Text:
The old ped offers the girl the choice of her very own ‘special lock. When the
girl hides the old ped finds her and is intent on deflowering her after he takes
a dip in a big bowl of hot water. That’s how the film ends. What the hell?
Is it an uplifting film? No. Is it a condescending film? At times. Is it a good film? No. It’s merely a hodgepodge of complaints against the Taliban. But, we see no real brutality. Far more violence goes on in your typical Hollywood thriller or slasher flick. Were the Taliban scum? Of course, but they also must have been morons, to believe this film. Yet, if so, why did they take over that country? If all hated them, as the film purports, why did the general populace rise up en mass? If anything, the film shows how utterly slothful and dimwitted most humans are. We know that about America and its political system, but theis film drives hiome the point that laze and stupidity are universal human negatives. And this is the best pro-Western agitprop they could come up with?
Unfortunately,
the film never takes a stand politically, its screenplay is at a junior high
school level, with some absurd symbolism- such as Osama jumping rope in prison,
that is as hermetic as can be, unless we are to believe that this is the level
of rebellion and hatred the Afghani populace can muster? The only good thing is
that the film is relatively short- only 82 minutes. The cinematography by
Ebrahim Ghafori never enthralls, despite the fantastic landscape of the tale, and
the musical scoring, by Mohamhad Reza Darvishi, is standard issue quasi-Arabic
stuff that gives absolutely no emotional cues, nor does anything to heighten nor
enlighten what is seen.
The DVD features are simply the trailer and a featurette that’s about twenty minutes long. It gives little insight into the film but allows Barmak to pontificate. Osama is one of those works of art that the PC will praise because it has ‘good intentions’. Sorry, gotta do better with me. Preaching to the choir that those guys (The Taliban, Nazis, Imperialists, Communists, whomever) are bad is not the stuff of great art, but agitprop, which is what Osama is. Unfortunately, it’s not agitprop in the Leni Riefenstahl vein.

[Stored data entries]

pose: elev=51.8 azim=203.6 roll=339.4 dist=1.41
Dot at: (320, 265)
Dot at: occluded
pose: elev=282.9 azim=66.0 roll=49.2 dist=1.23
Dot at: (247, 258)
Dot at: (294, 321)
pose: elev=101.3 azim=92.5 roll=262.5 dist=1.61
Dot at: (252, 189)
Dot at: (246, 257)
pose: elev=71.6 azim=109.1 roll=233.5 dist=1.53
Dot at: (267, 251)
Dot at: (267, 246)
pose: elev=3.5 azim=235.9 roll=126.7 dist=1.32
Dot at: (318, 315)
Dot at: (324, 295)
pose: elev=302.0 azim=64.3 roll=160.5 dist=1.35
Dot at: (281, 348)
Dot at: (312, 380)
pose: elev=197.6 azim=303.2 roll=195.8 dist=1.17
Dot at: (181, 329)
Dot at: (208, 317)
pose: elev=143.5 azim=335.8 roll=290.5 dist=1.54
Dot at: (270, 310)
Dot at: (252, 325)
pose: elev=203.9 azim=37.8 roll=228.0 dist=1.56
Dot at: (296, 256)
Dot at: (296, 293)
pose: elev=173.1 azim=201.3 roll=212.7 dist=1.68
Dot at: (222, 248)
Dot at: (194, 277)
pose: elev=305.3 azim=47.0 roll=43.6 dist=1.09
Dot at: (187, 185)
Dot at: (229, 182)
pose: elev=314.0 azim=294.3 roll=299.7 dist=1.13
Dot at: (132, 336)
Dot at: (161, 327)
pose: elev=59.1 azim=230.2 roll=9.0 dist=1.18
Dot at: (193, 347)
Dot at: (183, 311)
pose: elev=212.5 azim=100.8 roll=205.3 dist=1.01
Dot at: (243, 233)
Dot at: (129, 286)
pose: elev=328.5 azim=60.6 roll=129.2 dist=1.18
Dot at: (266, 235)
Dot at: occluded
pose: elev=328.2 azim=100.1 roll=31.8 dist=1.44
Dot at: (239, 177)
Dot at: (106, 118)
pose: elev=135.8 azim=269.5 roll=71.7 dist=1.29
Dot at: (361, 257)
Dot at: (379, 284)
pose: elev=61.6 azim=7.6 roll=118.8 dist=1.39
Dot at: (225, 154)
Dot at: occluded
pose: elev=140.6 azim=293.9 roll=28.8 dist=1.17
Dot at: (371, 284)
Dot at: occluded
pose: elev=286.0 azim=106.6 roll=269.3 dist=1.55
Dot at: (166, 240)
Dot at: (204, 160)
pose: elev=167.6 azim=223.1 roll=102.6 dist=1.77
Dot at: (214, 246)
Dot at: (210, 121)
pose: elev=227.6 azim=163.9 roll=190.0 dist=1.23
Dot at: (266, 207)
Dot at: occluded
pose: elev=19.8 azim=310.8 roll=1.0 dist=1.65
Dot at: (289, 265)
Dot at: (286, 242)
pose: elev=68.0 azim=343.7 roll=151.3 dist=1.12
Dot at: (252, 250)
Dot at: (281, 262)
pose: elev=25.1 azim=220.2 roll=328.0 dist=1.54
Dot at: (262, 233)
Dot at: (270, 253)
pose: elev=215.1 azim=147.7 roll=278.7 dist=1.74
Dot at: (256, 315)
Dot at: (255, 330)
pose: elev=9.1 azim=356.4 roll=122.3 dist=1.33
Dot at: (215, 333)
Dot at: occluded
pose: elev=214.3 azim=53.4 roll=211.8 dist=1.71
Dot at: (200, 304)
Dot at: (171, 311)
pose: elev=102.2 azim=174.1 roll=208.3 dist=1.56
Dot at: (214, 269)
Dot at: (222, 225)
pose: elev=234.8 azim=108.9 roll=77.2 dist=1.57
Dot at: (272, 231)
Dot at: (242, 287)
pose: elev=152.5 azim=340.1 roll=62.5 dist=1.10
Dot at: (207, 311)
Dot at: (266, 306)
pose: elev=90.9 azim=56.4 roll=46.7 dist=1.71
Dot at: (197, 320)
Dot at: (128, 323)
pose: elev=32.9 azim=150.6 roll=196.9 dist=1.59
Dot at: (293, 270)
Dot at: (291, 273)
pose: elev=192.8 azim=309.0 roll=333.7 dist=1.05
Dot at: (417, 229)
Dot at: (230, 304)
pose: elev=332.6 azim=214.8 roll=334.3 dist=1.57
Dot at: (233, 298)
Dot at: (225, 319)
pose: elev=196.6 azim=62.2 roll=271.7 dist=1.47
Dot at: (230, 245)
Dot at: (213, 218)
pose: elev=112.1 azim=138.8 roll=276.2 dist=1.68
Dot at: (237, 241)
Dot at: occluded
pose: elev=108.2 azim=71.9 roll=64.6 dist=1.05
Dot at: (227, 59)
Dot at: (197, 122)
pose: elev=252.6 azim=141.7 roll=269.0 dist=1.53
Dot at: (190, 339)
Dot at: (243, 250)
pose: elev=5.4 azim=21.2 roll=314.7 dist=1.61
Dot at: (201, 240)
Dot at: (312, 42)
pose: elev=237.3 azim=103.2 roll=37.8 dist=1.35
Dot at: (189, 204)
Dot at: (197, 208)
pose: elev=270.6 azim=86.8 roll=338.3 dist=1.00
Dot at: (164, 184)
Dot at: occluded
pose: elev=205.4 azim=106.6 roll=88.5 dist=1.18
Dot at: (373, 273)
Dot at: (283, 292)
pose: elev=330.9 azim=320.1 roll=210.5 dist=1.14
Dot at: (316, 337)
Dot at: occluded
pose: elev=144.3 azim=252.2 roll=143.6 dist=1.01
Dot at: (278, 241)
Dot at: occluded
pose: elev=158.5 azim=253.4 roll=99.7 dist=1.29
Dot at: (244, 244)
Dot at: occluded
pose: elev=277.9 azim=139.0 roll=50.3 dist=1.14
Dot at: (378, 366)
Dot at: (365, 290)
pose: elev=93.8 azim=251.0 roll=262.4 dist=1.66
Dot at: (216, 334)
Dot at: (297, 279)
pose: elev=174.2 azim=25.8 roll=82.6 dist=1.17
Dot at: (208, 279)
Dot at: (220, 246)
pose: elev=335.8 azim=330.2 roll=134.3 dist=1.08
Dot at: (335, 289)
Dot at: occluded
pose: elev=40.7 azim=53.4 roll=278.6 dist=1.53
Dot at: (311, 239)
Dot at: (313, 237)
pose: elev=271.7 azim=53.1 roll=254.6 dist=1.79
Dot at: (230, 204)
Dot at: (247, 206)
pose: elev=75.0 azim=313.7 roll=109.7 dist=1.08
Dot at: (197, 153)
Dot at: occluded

Exercise objective: Quote the passage of the film review that opens with the words "The DVD features" and closes with "Leni Riefenstahl vein.".

Written response:
The DVD features are simply the trailer and a featurette that’s about twenty minutes long. It gives little insight into the film but allows Barmak to pontificate. Osama is one of those works of art that the PC will praise because it has ‘good intentions’. Sorry, gotta do better with me. Preaching to the choir that those guys (The Taliban, Nazis, Imperialists, Communists, whomever) are bad is not the stuff of great art, but agitprop, which is what Osama is. Unfortunately, it’s not agitprop in the Leni Riefenstahl vein.